Yesterday was a horribly dark and dismal day.
I usually love dark and cloudy days, but for some reason, yesterday was not a day to be enjoyed.
We tried all sorts of things to make it better, but when it came down to it, the day insisted on acting like a sulky teenager and just wanted to be left alone.
And that is when I remembered.
I have a love affair with my mountains. I don't call them the mountains, they are my mountains. The mountains here are unlike any other, and I have always loved going up to the mountain when I have a bad day, or when I am bored, or just for fun when I am happy. I have spent many hours exploring the valleys and the rocks and the secret places. I could never live somewhere that didn't have mountains an easy 10 minute drive away. I just couldn't! I need the strength and the majesty they have.
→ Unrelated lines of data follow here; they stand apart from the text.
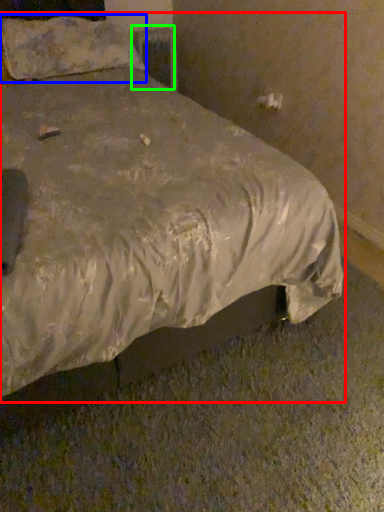
Question: Considering the real-world distances, which object is closest to bed (highlighted by a red box)? pillow (highlighted by a blue box) or radiator (highlighted by a green box).

Choices:
 (A) pillow
 (B) radiator

Answer: (A)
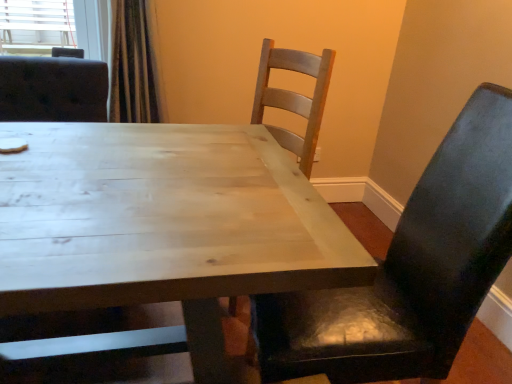
Question: Is light wood table at center to the left of matte black chair at right from the viewer's perspective?

Choices:
 (A) no
 (B) yes

Answer: (B)

Question: Does light wood table at center have a greater width compared to matte black chair at right?

Choices:
 (A) yes
 (B) no

Answer: (A)

Question: Is light wood table at center taller than matte black chair at right?

Choices:
 (A) no
 (B) yes

Answer: (A)

Question: From a real-world perspective, is light wood table at center positioned under matte black chair at right based on gravity?

Choices:
 (A) no
 (B) yes

Answer: (B)

Question: Is light wood table at center aimed at matte black chair at right?

Choices:
 (A) yes
 (B) no

Answer: (B)

Question: Can you confirm if light wood table at center is bigger than matte black chair at right?

Choices:
 (A) no
 (B) yes

Answer: (B)

Question: Considering the relative sizes of matte black chair at right and light wood table at center in the image provided, is matte black chair at right thinner than light wood table at center?

Choices:
 (A) no
 (B) yes

Answer: (B)

Question: Is the position of matte black chair at right less distant than that of light wood table at center?

Choices:
 (A) yes
 (B) no

Answer: (B)

Question: Would you say matte black chair at right is a long distance from light wood table at center?

Choices:
 (A) yes
 (B) no

Answer: (B)

Question: Is matte black chair at right to the left of light wood table at center from the viewer's perspective?

Choices:
 (A) yes
 (B) no

Answer: (B)

Question: Considering the relative positions of matte black chair at right and light wood table at center in the image provided, is matte black chair at right to the right of light wood table at center from the viewer's perspective?

Choices:
 (A) no
 (B) yes

Answer: (B)

Question: Does matte black chair at right touch light wood table at center?

Choices:
 (A) no
 (B) yes

Answer: (A)

Question: From their relative heights in the image, would you say matte black chair at right is taller or shorter than light wood table at center?

Choices:
 (A) short
 (B) tall

Answer: (B)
Yesterday it dawned on me that I hadn't been up to the mountains since I got married. I just haven't had time. That is why the day was so dismal. My soul longed for the quiet solitude and the peace that the mountains whisper to my deepest secret heart.
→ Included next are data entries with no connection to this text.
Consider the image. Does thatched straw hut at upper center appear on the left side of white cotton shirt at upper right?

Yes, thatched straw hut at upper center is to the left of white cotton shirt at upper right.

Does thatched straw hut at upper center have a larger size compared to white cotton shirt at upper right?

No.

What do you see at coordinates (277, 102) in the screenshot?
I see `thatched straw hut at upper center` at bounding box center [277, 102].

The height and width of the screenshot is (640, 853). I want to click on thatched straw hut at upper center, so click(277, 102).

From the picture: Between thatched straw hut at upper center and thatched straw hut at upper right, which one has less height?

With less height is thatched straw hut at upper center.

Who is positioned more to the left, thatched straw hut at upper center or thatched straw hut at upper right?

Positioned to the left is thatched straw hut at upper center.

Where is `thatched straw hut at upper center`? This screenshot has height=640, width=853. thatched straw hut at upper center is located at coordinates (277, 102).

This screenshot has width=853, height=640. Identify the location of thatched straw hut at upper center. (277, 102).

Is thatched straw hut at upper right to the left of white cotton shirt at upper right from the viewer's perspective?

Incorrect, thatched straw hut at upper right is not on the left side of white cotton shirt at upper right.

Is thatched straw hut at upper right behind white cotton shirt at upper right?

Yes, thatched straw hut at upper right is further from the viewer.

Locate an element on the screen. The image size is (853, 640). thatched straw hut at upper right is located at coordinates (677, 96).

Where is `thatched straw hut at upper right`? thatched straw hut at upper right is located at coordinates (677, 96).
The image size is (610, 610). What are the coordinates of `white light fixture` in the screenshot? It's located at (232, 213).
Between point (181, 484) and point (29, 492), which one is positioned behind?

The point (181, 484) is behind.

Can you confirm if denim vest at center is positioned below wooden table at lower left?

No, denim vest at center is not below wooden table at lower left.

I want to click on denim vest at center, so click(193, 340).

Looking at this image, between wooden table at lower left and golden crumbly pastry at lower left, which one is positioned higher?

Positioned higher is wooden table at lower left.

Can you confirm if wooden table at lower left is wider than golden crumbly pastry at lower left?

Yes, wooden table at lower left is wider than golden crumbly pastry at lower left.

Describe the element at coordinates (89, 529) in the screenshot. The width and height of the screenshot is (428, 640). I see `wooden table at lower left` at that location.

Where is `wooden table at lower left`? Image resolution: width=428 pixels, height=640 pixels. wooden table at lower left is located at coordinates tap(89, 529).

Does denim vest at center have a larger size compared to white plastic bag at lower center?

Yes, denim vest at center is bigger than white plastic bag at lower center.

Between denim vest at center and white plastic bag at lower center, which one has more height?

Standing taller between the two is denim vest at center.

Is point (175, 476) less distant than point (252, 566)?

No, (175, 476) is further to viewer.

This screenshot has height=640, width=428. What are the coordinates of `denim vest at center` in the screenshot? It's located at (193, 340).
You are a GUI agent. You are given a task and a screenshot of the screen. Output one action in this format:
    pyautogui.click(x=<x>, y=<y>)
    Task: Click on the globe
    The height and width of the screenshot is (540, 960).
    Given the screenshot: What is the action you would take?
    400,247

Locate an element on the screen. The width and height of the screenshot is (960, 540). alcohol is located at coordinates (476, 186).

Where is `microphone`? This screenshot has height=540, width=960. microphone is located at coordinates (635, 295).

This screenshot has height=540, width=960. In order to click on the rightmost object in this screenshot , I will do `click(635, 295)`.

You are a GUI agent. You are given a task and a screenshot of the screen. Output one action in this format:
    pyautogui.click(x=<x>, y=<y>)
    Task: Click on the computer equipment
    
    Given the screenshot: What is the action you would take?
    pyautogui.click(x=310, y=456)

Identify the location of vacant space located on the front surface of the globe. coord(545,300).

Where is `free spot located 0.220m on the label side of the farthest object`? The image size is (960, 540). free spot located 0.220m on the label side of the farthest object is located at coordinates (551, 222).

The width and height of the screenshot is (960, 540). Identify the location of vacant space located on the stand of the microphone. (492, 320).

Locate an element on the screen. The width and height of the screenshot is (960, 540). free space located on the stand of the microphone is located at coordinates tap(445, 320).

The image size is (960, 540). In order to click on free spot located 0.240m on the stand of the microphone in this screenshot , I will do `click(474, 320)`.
So I bundled the kids up and we went for a walk. We went to the park, in hopes it would be a good substitute. While it was a great walk, inspiring me to get the kids out every day despite the weather, it did nothing for my soul.
We flew, we picked up rocks, we tromped through ice walking on the edges to get the crackily sound. We played under the sculptures. It was a very nice walk. A little too much of man's creations and a little too few of God's, but not much can be helped there.
Possibly tomorrow I can go to the mountains tomorrow while Jeffrey watches the kids. I can dream.
Keith was completely exhausted when we got back from our excursion. After dinner he went to play in the fort.
We let him stay all night. His first time sleeping out of his bed. And he slept all night long! I have to say, I was impressed. Jeffrey and I had a bet going on about what time he would be waking up in the night. He didn't.